**DIRECTIVE:** Write out the full listing exactly as it appears below.

**WORKING DATA:**
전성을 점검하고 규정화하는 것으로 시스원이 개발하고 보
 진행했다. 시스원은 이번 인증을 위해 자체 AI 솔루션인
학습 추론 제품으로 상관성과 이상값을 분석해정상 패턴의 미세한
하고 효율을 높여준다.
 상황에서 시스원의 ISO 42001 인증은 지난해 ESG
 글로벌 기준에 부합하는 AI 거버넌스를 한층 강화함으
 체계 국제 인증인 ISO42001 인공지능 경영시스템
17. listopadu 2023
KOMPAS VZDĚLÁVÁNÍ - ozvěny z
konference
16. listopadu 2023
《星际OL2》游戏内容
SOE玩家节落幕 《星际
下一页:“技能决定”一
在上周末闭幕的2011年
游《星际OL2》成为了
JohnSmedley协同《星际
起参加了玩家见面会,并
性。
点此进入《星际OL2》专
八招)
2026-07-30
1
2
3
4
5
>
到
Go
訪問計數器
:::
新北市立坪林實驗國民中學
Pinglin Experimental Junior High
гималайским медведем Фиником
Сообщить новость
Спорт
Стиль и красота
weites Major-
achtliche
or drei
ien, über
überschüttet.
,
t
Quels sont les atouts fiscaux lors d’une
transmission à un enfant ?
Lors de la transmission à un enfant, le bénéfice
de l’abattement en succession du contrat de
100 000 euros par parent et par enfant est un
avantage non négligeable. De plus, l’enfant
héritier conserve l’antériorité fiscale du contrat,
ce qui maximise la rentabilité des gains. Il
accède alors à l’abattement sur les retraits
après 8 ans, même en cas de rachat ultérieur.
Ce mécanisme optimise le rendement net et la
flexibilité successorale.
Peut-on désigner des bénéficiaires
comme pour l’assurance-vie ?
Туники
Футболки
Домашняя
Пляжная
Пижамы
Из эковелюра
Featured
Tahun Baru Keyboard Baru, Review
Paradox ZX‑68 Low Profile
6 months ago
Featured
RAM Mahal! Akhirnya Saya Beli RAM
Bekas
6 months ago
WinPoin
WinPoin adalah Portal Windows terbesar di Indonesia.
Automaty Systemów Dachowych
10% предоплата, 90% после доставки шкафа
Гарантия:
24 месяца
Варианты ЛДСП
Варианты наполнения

**TASK RESULT:**
전성을 점검하고 규정화하는 것으로 시스원이 개발하고 보
 진행했다. 시스원은 이번 인증을 위해 자체 AI 솔루션인
학습 추론 제품으로 상관성과 이상값을 분석해정상 패턴의 미세한
하고 효율을 높여준다.
 상황에서 시스원의 ISO 42001 인증은 지난해 ESG
 글로벌 기준에 부합하는 AI 거버넌스를 한층 강화함으
 체계 국제 인증인 ISO42001 인공지능 경영시스템
17. listopadu 2023
KOMPAS VZDĚLÁVÁNÍ - ozvěny z
konference
16. listopadu 2023
《星际OL2》游戏内容
SOE玩家节落幕 《星际
下一页:“技能决定”一
在上周末闭幕的2011年
游《星际OL2》成为了
JohnSmedley协同《星际
起参加了玩家见面会,并
性。
点此进入《星际OL2》专
八招)
2026-07-30
1
2
3
4
5
>
到
Go
訪問計數器
:::
新北市立坪林實驗國民中學
Pinglin Experimental Junior High
гималайским медведем Фиником
Сообщить новость
Спорт
Стиль и красота
weites Major-
achtliche
or drei
ien, über
überschüttet.
,
t
Quels sont les atouts fiscaux lors d’une
transmission à un enfant ?
Lors de la transmission à un enfant, le bénéfice
de l’abattement en succession du contrat de
100 000 euros par parent et par enfant est un
avantage non négligeable. De plus, l’enfant
héritier conserve l’antériorité fiscale du contrat,
ce qui maximise la rentabilité des gains. Il
accède alors à l’abattement sur les retraits
après 8 ans, même en cas de rachat ultérieur.
Ce mécanisme optimise le rendement net et la
flexibilité successorale.
Peut-on désigner des bénéficiaires
comme pour l’assurance-vie ?
Туники
Футболки
Домашняя
Пляжная
Пижамы
Из эковелюра
Featured
Tahun Baru Keyboard Baru, Review
Paradox ZX‑68 Low Profile
6 months ago
Featured
RAM Mahal! Akhirnya Saya Beli RAM
Bekas
6 months ago
WinPoin
WinPoin adalah Portal Windows terbesar di Indonesia.
Automaty Systemów Dachowych
10% предоплата, 90% после доставки шкафа
Гарантия:
24 месяца
Варианты ЛДСП
Варианты наполнения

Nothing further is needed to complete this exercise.